BATAM TERKINI
Menteri Sosial : Pemerintah Bangun Barak untuk Pengungsi Gempa dan Tsunami di Palu
Menteri Sosial RI, Agus Gumiwang Kartasasmita mengatakan, dalam satu barak itu bisa menampung hingga 60 orang.
Penulis: Dewi Haryati |
TRIBUNBATAM.id, BATAM-Pemerintah sedikitnya sudah menyiapkan 1.200 barak sebagai hunian sementara bagi korban bencana gempa dan tsunami di Palu, Sulawesi Tengah.
Ini merupakan kebijakan lanjutan atas penanganan korban bencana di sana, sembari menunggu waktu pengungsi bisa membangun hunian tetapnya, pasca terjadi gempa dan tsunami.

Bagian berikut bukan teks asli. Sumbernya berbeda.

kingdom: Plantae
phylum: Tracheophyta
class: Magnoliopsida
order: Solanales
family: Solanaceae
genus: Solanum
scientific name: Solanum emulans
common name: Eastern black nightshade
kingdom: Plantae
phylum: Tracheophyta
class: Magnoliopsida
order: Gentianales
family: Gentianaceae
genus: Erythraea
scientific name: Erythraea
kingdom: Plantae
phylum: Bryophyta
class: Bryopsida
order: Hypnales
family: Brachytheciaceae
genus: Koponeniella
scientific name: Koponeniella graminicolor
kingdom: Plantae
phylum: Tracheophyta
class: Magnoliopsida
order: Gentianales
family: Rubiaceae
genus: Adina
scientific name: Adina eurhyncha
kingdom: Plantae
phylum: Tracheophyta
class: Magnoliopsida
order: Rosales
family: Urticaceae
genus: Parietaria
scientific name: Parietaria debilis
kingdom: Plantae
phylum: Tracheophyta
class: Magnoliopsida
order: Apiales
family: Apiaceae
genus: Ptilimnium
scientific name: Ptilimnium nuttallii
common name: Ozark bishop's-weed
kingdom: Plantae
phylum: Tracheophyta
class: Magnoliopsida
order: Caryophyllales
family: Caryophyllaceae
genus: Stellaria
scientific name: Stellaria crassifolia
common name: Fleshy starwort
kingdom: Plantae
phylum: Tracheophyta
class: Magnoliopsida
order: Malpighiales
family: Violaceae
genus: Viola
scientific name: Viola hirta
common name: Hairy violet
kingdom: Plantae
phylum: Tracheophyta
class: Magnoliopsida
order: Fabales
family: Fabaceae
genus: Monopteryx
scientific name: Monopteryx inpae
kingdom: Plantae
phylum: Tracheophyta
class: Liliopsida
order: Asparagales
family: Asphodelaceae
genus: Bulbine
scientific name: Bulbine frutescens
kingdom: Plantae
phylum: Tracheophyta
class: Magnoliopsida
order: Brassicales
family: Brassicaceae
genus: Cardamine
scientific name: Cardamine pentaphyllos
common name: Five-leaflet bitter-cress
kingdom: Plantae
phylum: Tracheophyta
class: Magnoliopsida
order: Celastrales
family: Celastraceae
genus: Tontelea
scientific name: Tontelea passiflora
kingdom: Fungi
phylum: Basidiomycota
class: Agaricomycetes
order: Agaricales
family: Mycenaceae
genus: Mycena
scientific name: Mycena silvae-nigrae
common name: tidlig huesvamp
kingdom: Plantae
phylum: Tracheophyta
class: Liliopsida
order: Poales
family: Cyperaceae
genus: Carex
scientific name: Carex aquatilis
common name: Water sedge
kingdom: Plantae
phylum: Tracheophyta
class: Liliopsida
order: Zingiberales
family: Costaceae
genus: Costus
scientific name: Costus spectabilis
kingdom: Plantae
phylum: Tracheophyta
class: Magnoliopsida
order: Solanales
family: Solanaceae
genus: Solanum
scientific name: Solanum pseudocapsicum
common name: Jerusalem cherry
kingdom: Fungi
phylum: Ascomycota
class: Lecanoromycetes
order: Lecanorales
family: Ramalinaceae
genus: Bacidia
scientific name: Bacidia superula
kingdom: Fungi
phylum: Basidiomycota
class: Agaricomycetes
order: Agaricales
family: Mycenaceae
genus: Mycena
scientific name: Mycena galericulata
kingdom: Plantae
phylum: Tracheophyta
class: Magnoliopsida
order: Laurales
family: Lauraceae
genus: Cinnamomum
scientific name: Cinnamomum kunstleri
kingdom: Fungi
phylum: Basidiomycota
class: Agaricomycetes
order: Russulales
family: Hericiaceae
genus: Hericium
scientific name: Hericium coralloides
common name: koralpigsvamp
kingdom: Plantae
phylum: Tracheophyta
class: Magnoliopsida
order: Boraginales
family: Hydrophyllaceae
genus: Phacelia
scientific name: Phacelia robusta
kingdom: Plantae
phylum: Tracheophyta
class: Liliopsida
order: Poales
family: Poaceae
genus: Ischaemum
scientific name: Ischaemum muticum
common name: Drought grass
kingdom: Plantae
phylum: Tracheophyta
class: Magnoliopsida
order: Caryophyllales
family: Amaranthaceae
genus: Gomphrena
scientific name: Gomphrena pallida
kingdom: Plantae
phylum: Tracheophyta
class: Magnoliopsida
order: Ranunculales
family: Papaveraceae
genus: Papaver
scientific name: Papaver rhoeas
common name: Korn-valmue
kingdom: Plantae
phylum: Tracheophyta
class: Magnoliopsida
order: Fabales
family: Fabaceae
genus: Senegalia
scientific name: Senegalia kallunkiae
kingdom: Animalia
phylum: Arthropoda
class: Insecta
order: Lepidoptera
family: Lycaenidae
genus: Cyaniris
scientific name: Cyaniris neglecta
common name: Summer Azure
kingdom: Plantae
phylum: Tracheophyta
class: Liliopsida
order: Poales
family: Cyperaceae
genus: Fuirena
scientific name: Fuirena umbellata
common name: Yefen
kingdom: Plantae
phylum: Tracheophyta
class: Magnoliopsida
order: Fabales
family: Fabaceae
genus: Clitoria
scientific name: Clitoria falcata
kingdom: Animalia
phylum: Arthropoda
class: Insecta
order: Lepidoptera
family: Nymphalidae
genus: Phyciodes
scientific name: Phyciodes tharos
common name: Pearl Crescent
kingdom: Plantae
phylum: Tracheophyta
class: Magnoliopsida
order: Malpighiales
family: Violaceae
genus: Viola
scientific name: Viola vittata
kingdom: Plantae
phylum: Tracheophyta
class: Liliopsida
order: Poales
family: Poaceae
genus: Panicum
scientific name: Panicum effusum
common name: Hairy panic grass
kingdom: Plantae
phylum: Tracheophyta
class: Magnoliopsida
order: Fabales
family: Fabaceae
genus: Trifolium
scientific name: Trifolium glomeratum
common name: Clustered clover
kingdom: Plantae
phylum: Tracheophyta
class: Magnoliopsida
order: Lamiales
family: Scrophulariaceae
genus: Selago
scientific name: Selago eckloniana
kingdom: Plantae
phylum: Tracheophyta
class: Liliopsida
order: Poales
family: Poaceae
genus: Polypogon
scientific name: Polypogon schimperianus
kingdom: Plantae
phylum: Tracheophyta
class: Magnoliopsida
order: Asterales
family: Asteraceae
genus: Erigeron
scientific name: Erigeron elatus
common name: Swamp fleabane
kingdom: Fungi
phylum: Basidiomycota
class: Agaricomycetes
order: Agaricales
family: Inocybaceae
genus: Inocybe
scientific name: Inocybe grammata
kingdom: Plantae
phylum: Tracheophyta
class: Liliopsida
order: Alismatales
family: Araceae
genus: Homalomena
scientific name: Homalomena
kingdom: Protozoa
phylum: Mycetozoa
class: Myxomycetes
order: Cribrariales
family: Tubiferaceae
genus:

Menteri Sosial RI, Agus Gumiwang Kartasasmita mengatakan, dalam satu barak itu bisa menampung hingga 60 orang. Dengan taksiran satu barak menampung 12 kepala keluarga dan setiap KK terdiri dari 5 orang.
"Nanti di barak itu kita siapkan MCK (mandi, cuci, kakus), dapur dan ruang bersama," kata Agus usai menghadiri kegiatan yang berlangsung di Harmoni One Hotel, Batam, Jumat (19/10/2018).
Dari kumpulan barak-barak yang ada itu, pemerintah juga akan menyiapkan sekolah sementara bagi anak-anak usia sekolah yang menjadi korban bencana. Termasuk menyiapkan layanan rumah sakit sementara.
"Ini pemerintah lakukan dalam rangka memberikan bantuan kepada korban," ujarnya.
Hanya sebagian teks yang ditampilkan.